Jury finds UI prof. guilty of assault
University of Iowa assistant professor Toshiki Itoh was found guilty Tuesday on two counts of assault with intent to cause bodily injury, stemming from incidents in which he injured his then-research assistant.
But after nine hours of deliberation, the jury was unable to reach a unanimous verdict on a third-degree sexual abuse charge.
Jury member Nick Schaier, 27, said the sexual-abuse charge came down to a 10-2 split.
“I just was not convinced the state had put forth enough evidence,” he said. “The other two [charges] were pretty cut-and-dried.”
The other juror who voted against conviction agreed.
While the jury deliberated, Itoh’s wife, Yuka Itoh, sobbed in the courtroom as she waited for the verdict, occasionally drying her tears with a red handkerchief. Some of the Itohs’ friends and family attempted to comfort her while Itoh stood in front of them, staring toward the back of the room.
Itoh was charged in September 2008 with two counts of assault with intent to cause bodily injury and one count of third-degree sexual abuse after his former research assistant called UI police on July 10, 2008.
Jury members said the trial was very exhausting, and although they were unable to come to a verdict on the third-degree sexual-abuse charge, everyone’s opinions were respected.
The jury foreman, Marcia Loan, said the jury was very conscientious and wanted to do what was best.
“I think we agree it was a very fair and honest evaluation,” she said. “We went over every single detail.”
Throughout deliberation, several jury members agreed Itoh’s guilt on the assault charges hinged on photographic evidence presented by the prosecution.
“The photographs were huge,” said juror Paul Julius. “And not only showed there had been abuse, but showed there had been abuse on multiple occasions.”
Loan also said it was hard to deny the photographic evidence.
Itoh is on paid leave with an annual salary of $93,000.
UI spokesman Tom Moore said the university doesn’t have a specific policy regarding the termination of employees charged with a crime. The school makes decisions on a case-by-case basis, he said, and he couldn’t comment specifically on what would happen to a person with these charges.

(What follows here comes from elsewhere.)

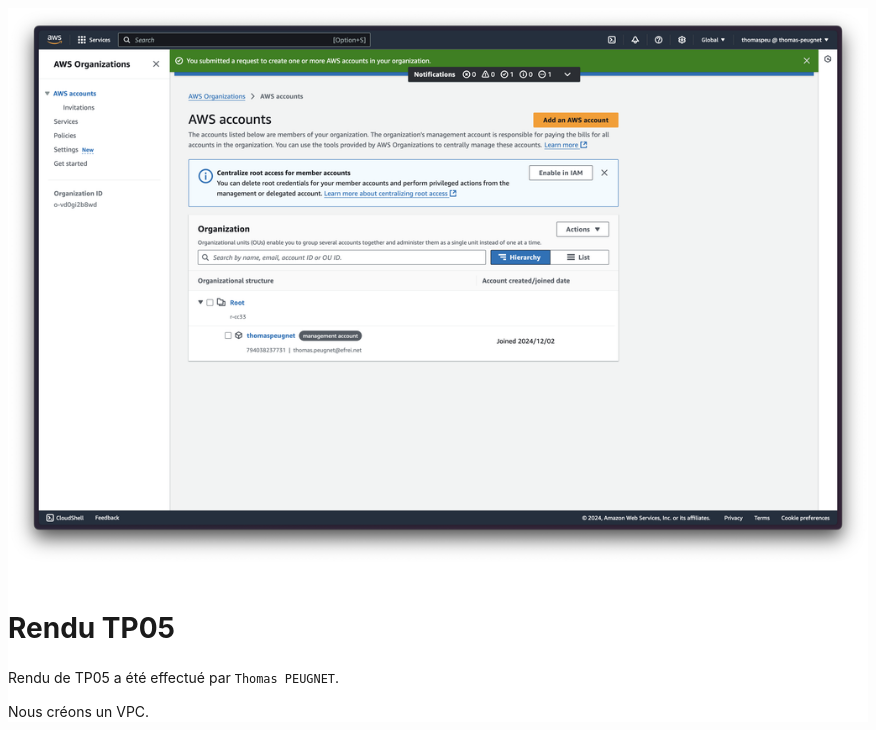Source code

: ![image-20241202140054796](./assets/image-20241202140054796.png)

# Rendu TP05

Rendu de TP05 a été effectué par `Thomas PEUGNET`.

Nous créons un VPC.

Because of the hung jury, the state has the choice of dropping the third-degree sexual-abuse charge or retrying the case.
Prosecuting attorney Elizabeth Beglin said if the alleged victim agrees to go through the trial process a second time, the state will “absolutely” move forward on a retrial.
Beglin said she was happy with the verdict on the physical assault charges, but very disappointed with the verdict on sexual abuse.
Defense attorney Patricia Kamath also said she was disappointed by the outcome, and she plans to file an appeal on the assault charges today.
“When you’ve gone through seven days of trial work, and the ultimate issue isn’t resolved, you always feel a little burned out,” she said, following Itoh and his family out of the courtroom.
Kamath said she is unsure whether she will represent Itoh in the appeal, because she plans to retire and has not discussed the prospect with Itoh.
Assault with intent to cause bodily injury is a serious misdemeanor punishable by a minimum fine of $315 and a maximum of one year in prison. Third-degree sexual abuse is punishable by up to five years in prison.
Itoh is on court supervision, and a sentencing date is expected to be set within the next 30 days.